━━━━━ TASK MATERIAL

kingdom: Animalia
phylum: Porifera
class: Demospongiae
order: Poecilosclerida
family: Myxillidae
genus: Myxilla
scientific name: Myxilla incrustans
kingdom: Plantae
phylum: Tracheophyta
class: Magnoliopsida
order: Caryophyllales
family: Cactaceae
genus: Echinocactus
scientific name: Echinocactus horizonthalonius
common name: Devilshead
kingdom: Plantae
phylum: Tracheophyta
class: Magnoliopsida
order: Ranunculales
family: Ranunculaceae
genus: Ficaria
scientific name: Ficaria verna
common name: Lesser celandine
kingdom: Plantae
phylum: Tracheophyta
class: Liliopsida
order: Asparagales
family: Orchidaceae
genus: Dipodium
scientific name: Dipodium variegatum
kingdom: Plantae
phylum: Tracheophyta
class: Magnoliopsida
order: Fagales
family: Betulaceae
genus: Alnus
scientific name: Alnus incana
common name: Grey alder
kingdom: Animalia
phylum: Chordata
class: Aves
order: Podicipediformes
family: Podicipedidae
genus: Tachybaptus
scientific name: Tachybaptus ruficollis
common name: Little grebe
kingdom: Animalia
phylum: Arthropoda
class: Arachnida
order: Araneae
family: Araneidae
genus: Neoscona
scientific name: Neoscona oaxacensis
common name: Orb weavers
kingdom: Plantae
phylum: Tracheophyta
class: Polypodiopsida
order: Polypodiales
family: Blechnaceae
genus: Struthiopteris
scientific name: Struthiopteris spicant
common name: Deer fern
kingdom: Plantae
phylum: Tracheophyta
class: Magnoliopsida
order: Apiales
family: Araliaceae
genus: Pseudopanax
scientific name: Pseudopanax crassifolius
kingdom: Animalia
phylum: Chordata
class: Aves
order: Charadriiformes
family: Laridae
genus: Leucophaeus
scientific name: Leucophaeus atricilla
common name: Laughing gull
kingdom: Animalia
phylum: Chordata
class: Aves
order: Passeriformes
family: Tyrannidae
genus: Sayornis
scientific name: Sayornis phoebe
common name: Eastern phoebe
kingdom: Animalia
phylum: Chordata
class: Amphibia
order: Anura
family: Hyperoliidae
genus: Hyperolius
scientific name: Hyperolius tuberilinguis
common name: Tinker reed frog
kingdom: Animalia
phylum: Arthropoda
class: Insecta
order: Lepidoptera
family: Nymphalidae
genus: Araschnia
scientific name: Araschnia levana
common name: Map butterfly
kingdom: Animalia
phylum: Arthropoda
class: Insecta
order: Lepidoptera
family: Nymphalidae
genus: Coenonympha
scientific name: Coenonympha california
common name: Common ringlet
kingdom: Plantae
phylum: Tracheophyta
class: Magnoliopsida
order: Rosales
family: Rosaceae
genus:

━━━━━━━━━━

TASK STATEMENT →
Rewrite the listing above, changing every "common name" to "everyday name" and leaving everything else as it is.

FINISHED TASK →
kingdom: Animalia
phylum: Porifera
class: Demospongiae
order: Poecilosclerida
family: Myxillidae
genus: Myxilla
scientific name: Myxilla incrustans
kingdom: Plantae
phylum: Tracheophyta
class: Magnoliopsida
order: Caryophyllales
family: Cactaceae
genus: Echinocactus
scientific name: Echinocactus horizonthalonius
everyday name: Devilshead
kingdom: Plantae
phylum: Tracheophyta
class: Magnoliopsida
order: Ranunculales
family: Ranunculaceae
genus: Ficaria
scientific name: Ficaria verna
everyday name: Lesser celandine
kingdom: Plantae
phylum: Tracheophyta
class: Liliopsida
order: Asparagales
family: Orchidaceae
genus: Dipodium
scientific name: Dipodium variegatum
kingdom: Plantae
phylum: Tracheophyta
class: Magnoliopsida
order: Fagales
family: Betulaceae
genus: Alnus
scientific name: Alnus incana
everyday name: Grey alder
kingdom: Animalia
phylum: Chordata
class: Aves
order: Podicipediformes
family: Podicipedidae
genus: Tachybaptus
scientific name: Tachybaptus ruficollis
everyday name: Little grebe
kingdom: Animalia
phylum: Arthropoda
class: Arachnida
order: Araneae
family: Araneidae
genus: Neoscona
scientific name: Neoscona oaxacensis
everyday name: Orb weavers
kingdom: Plantae
phylum: Tracheophyta
class: Polypodiopsida
order: Polypodiales
family: Blechnaceae
genus: Struthiopteris
scientific name: Struthiopteris spicant
everyday name: Deer fern
kingdom: Plantae
phylum: Tracheophyta
class: Magnoliopsida
order: Apiales
family: Araliaceae
genus: Pseudopanax
scientific name: Pseudopanax crassifolius
kingdom: Animalia
phylum: Chordata
class: Aves
order: Charadriiformes
family: Laridae
genus: Leucophaeus
scientific name: Leucophaeus atricilla
everyday name: Laughing gull
kingdom: Animalia
phylum: Chordata
class: Aves
order: Passeriformes
family: Tyrannidae
genus: Sayornis
scientific name: Sayornis phoebe
everyday name: Eastern phoebe
kingdom: Animalia
phylum: Chordata
class: Amphibia
order: Anura
family: Hyperoliidae
genus: Hyperolius
scientific name: Hyperolius tuberilinguis
everyday name: Tinker reed frog
kingdom: Animalia
phylum: Arthropoda
class: Insecta
order: Lepidoptera
family: Nymphalidae
genus: Araschnia
scientific name: Araschnia levana
everyday name: Map butterfly
kingdom: Animalia
phylum: Arthropoda
class: Insecta
order: Lepidoptera
family: Nymphalidae
genus: Coenonympha
scientific name: Coenonympha california
everyday name: Common ringlet
kingdom: Plantae
phylum: Tracheophyta
class: Magnoliopsida
order: Rosales
family: Rosaceae
genus:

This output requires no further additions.